If this is a common repair to a common problem with no visible affects why is it not a built in process?
Thanks.
it is a built in process, by default it operates after you delete the amount of mail set in Tools menu > options > Advanced > Network and disk space.
No dice. I had mail when I opened it up today. Actually mail that I deleted and cleared out of my trash last night,
Do you have anti virus scanning your mail? What happens if you turn off that component? (A relatively safe procedure, despite popular wisdom to the contrary)
Can you add an exception for your mail folders to your anti virus program, telling it not to scan them in real time?

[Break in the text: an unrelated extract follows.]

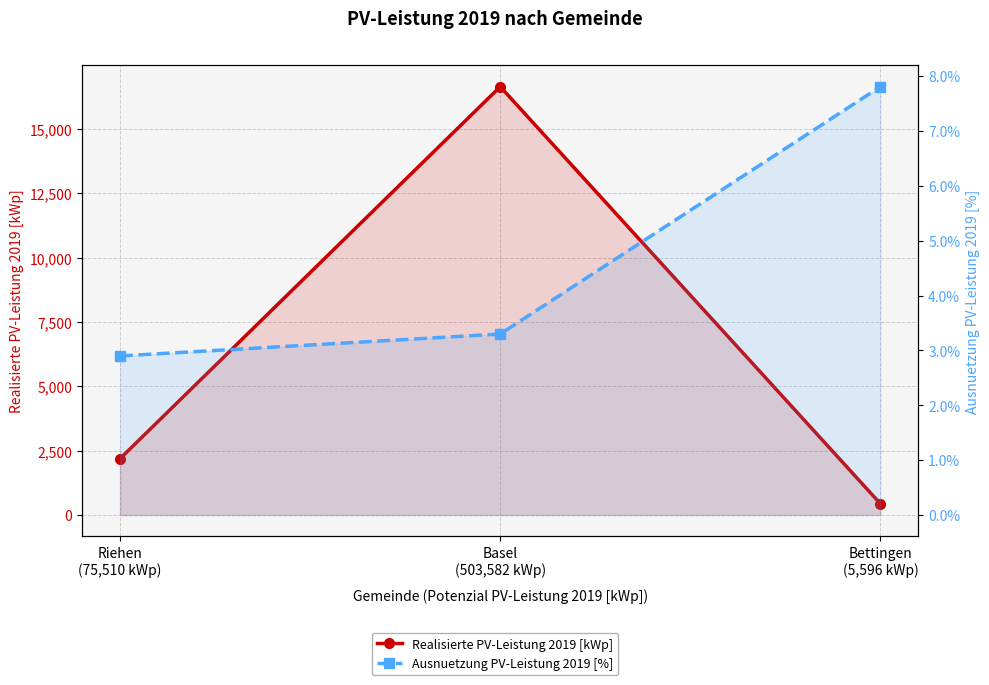

At how many categories does at least one series exceed 2953?

1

I am going to try that now but honestly if that is the problem then TB needs some work. There is no valid reason that AV scanning of incoming E-mail should "resurrect" year old E-mails or make it keep checking for mail after it is shut down.
I'll keep you posted.
Scanning of incoming emails would be no problem, but when an AV suite chooses to interfere with a data storage system it doesn't understand then you should expect trouble. Some AVs look for infected files, and then quarantine them. When that file actually represents a folder, removing it would also remove all the rest of the messages in that folder. Even if the AV attempts to excise just a single infected message, without intimate knowledge of the workings of message storage and the structure of the message store, it is likely to inflict collateral damage on other messages, or even render the whole store useless.